Many species of insects, crustaceans, worms, and fish use glowing signals to attract mates. According to a new Current Biology study, animal lineages with bioluminescent courtship displays have more species than their non-luminous relatives.
Evolutionary biologists have long wondered why closely related lineages accumulate species at different rates. According to theory, populations undergoing strong sexual selection will diversify more quickly because of their increased potential for genetic isolation. When male traits and female preferences co-evolve, isolated populations will split off into new species.

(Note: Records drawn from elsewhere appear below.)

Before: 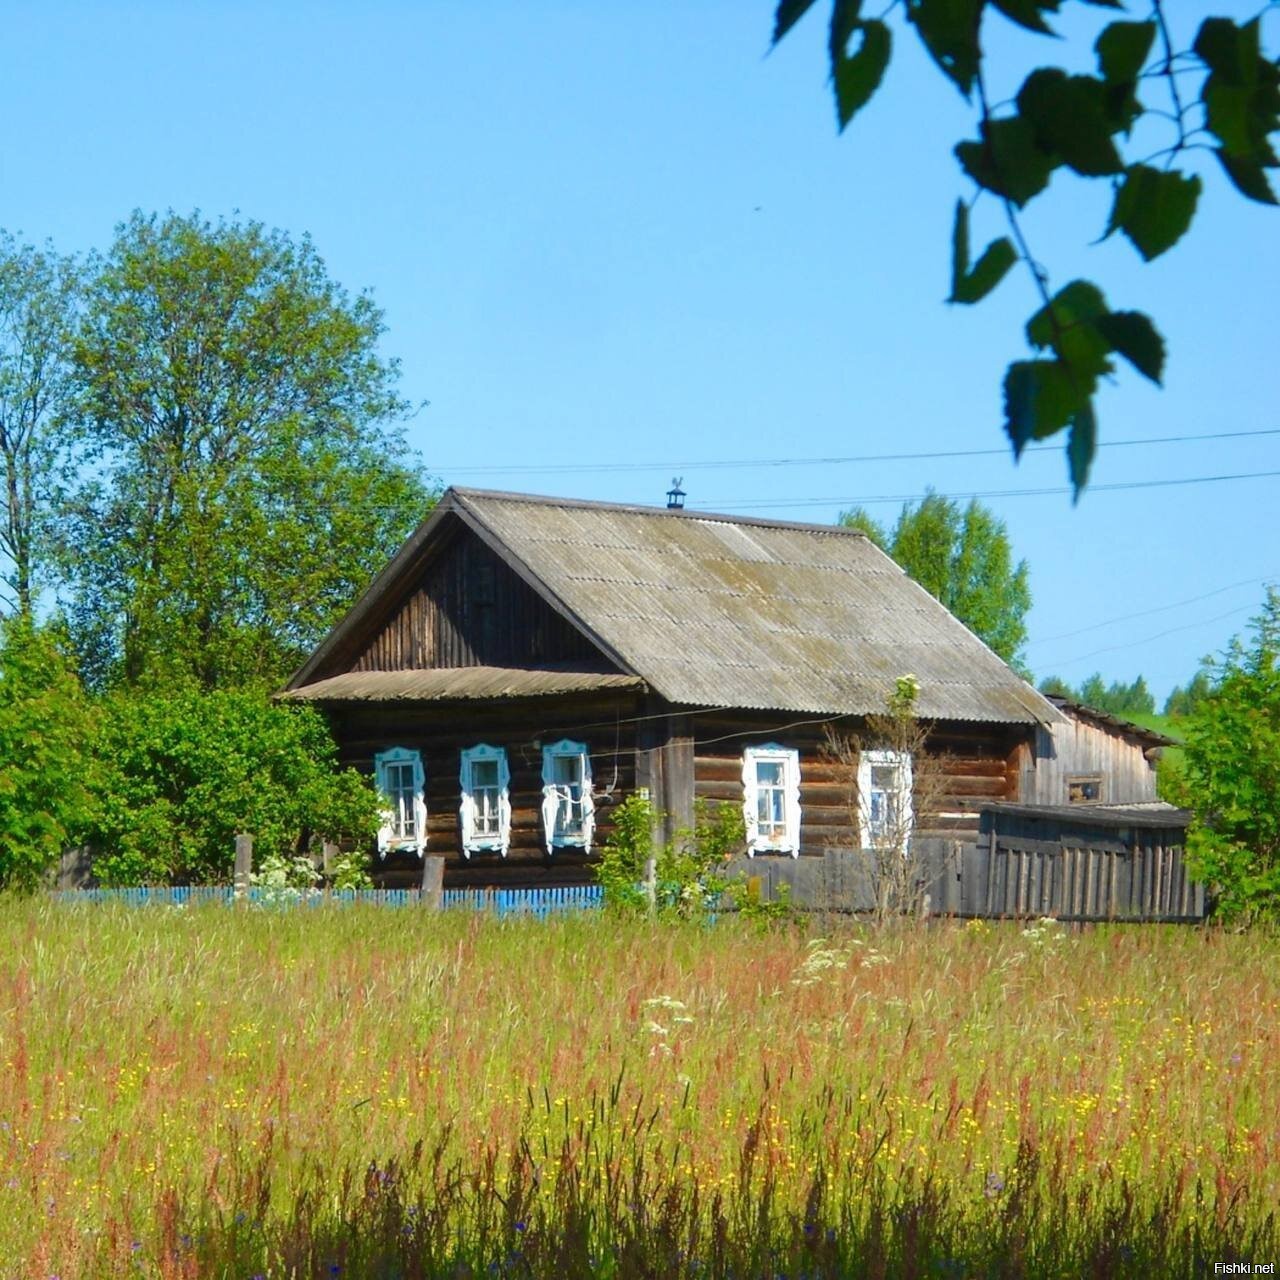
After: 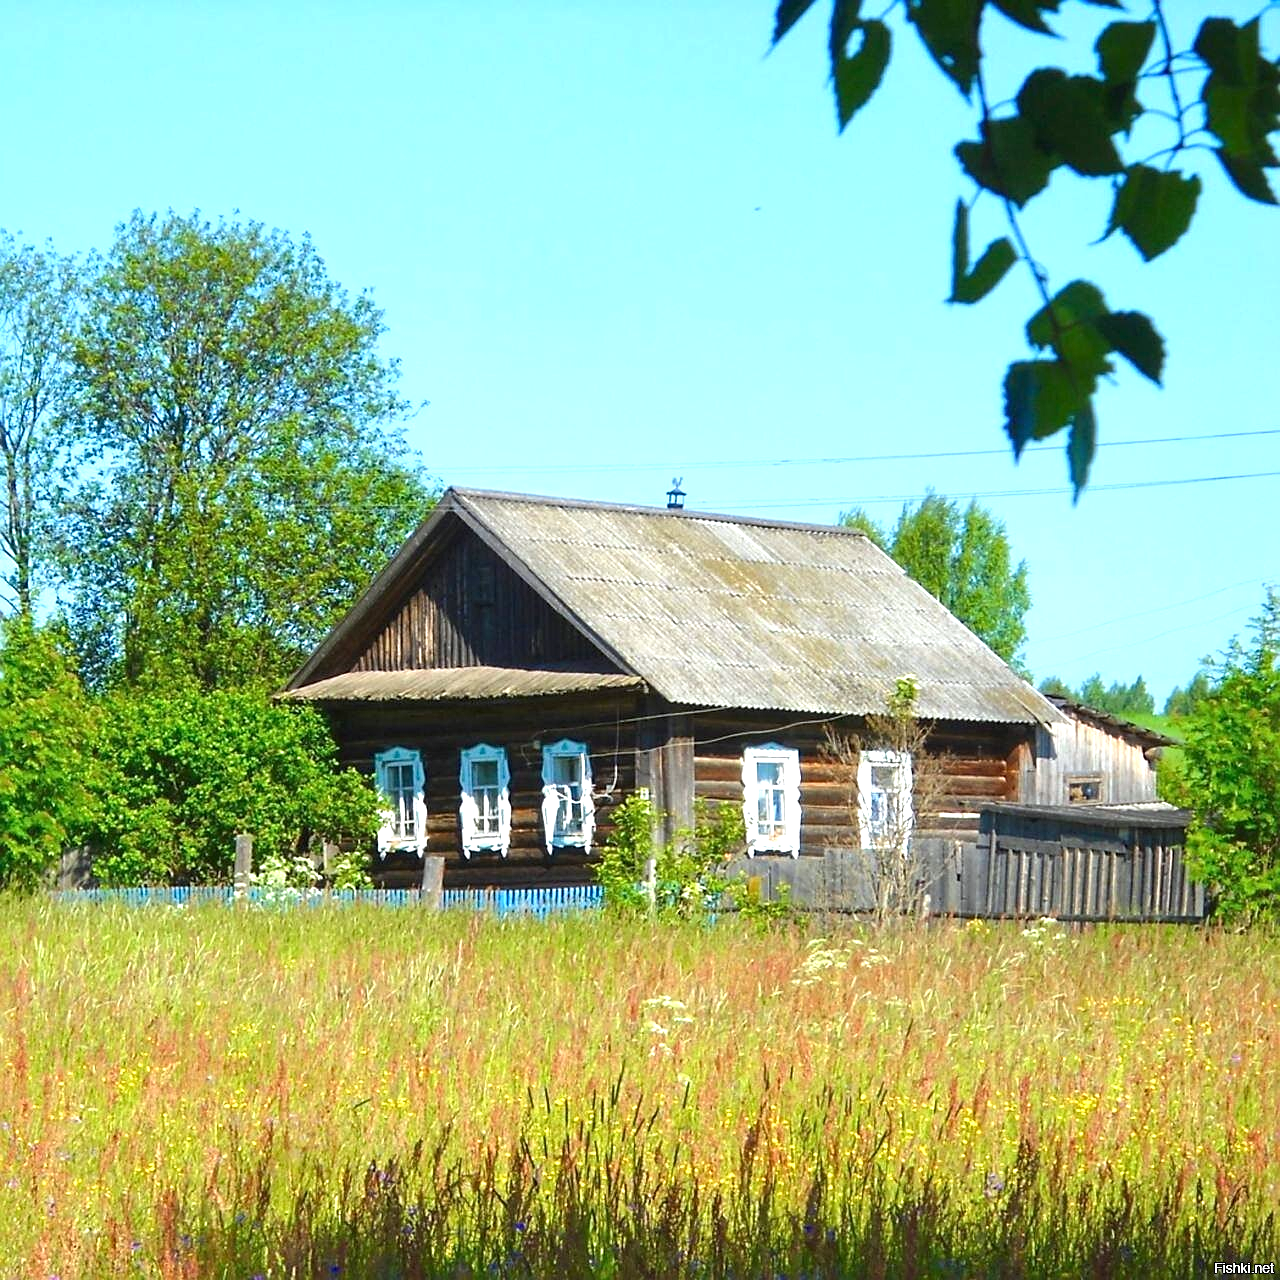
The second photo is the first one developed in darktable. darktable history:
white balance: red 0.982, blue 1.018
exposure: exposure 0.722 EV, compensate highlight preservation false
sharpen: on, module defaults
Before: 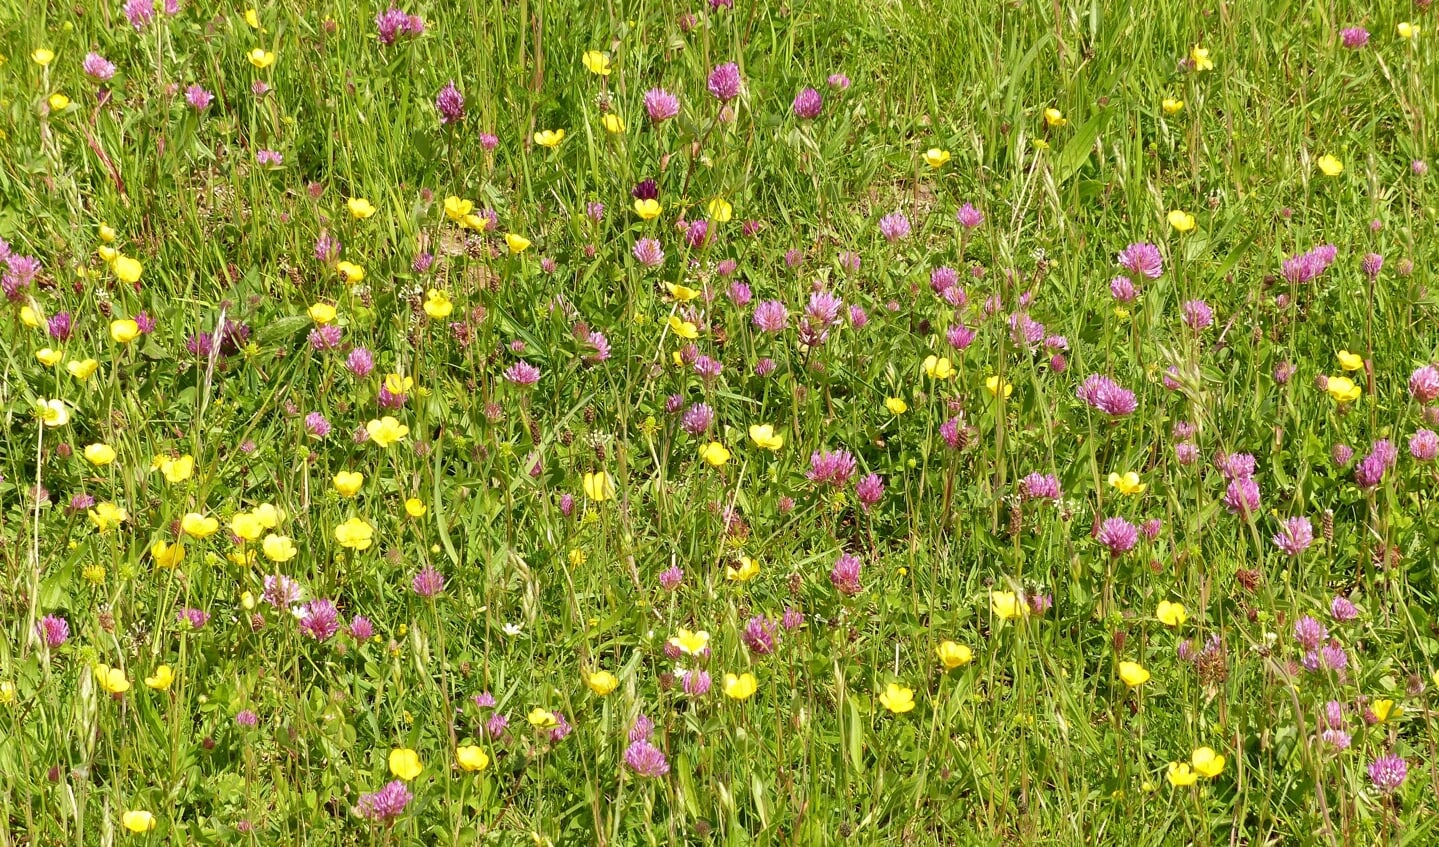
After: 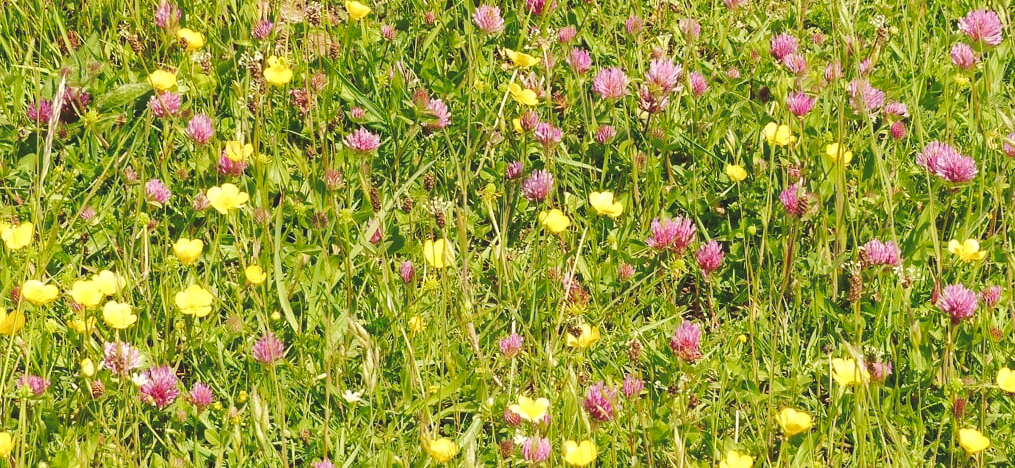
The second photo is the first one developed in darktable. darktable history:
white balance: red 1.029, blue 0.92
crop: left 11.123%, top 27.61%, right 18.3%, bottom 17.034%
tone curve: curves: ch0 [(0, 0) (0.003, 0.1) (0.011, 0.101) (0.025, 0.11) (0.044, 0.126) (0.069, 0.14) (0.1, 0.158) (0.136, 0.18) (0.177, 0.206) (0.224, 0.243) (0.277, 0.293) (0.335, 0.36) (0.399, 0.446) (0.468, 0.537) (0.543, 0.618) (0.623, 0.694) (0.709, 0.763) (0.801, 0.836) (0.898, 0.908) (1, 1)], preserve colors none
tone equalizer: on, module defaults
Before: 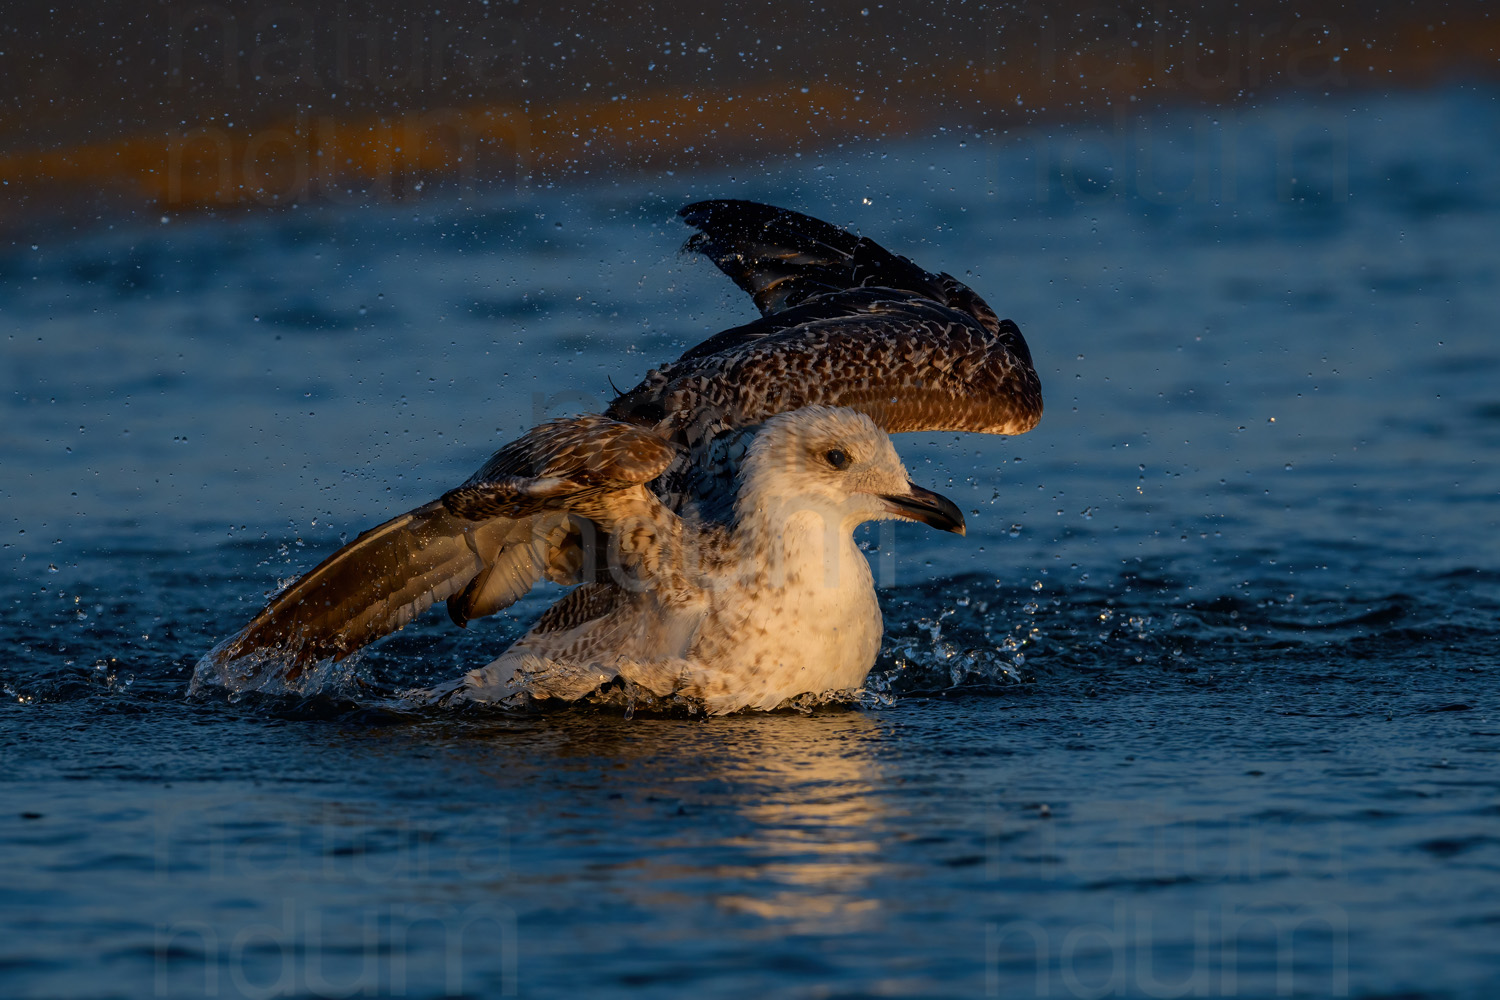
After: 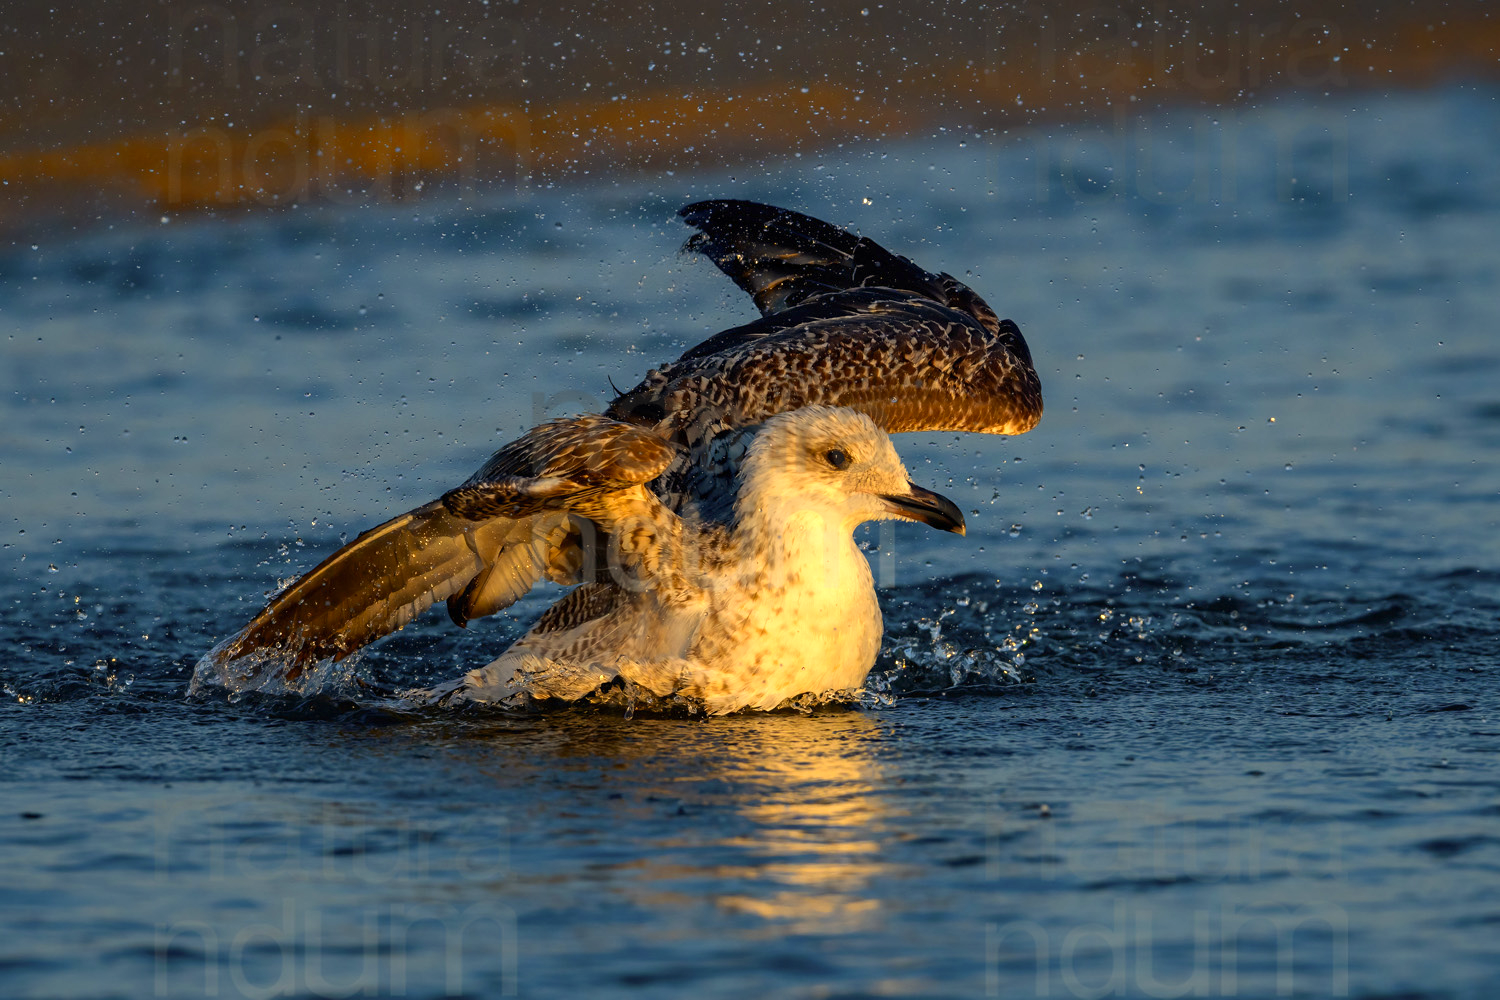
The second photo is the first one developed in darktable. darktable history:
exposure: exposure -0.158 EV, compensate exposure bias true, compensate highlight preservation false
base curve: preserve colors none
color correction: highlights a* 2.41, highlights b* 22.9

To see if sexual selection contributes to bursts in diversification, Emily Ellis and Todd Oakley from the University of California, Santa Barbara, focused on one sexually selected trait: bioluminescent courtship. Light production evolved separately at least 40 times in a wide diversity of both marine and terrestrial animals, ranging from little crustaceans like ostracods and shrimp to sharks to beetles.
After conducting an extensive literature search, they identified 17 lineages with bioluminescent courtship and 23 lineages with bioluminescent counter-illumination, which is a type of camouflage. Some squid, for example, emit light on their lower surfaces to match the light coming down from above – becoming invisible to predators that hunt by looking up as they swim. The team also studied the evolutionary history, divergence, and relationships of 10 distantly related lineages with bioluminescent courtship in detail: an octopus, an ostracod, a click beetle (pictured above), a railroad beetle, a firefly, a lanternfish, a dragonfish, a ponyfish, and a lantern shark.
Not only did the lineages with bioluminescent courtship have more species than their non-luminous sister lineages, they also had faster rates of species accumulation. But that’s not the case with animals that use light for counter-illumination camouflage. The researchers didn’t find that same pattern of species richness for animal linages that glow for anti-predation defense, likely because that function is not sexually selected.